YOUR TASK: Copy out, from the data below, each line in which the word "mobil" occurs.

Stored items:
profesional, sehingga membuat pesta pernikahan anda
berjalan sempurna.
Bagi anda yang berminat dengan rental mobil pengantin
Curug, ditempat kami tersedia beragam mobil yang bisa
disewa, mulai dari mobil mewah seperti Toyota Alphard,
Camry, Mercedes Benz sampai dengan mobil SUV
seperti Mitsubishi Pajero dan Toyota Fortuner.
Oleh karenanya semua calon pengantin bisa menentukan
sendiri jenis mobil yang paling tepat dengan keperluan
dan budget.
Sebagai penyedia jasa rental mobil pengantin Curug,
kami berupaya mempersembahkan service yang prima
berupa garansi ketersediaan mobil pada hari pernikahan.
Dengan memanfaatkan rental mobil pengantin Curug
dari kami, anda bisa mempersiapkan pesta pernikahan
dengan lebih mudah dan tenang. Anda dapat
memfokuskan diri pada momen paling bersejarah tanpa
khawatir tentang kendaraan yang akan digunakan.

YOUR SOLUTION:
Bagi anda yang berminat dengan rental mobil pengantin
Curug, ditempat kami tersedia beragam mobil yang bisa
disewa, mulai dari mobil mewah seperti Toyota Alphard,
Camry, Mercedes Benz sampai dengan mobil SUV
sendiri jenis mobil yang paling tepat dengan keperluan
Sebagai penyedia jasa rental mobil pengantin Curug,
berupa garansi ketersediaan mobil pada hari pernikahan.
Dengan memanfaatkan rental mobil pengantin Curug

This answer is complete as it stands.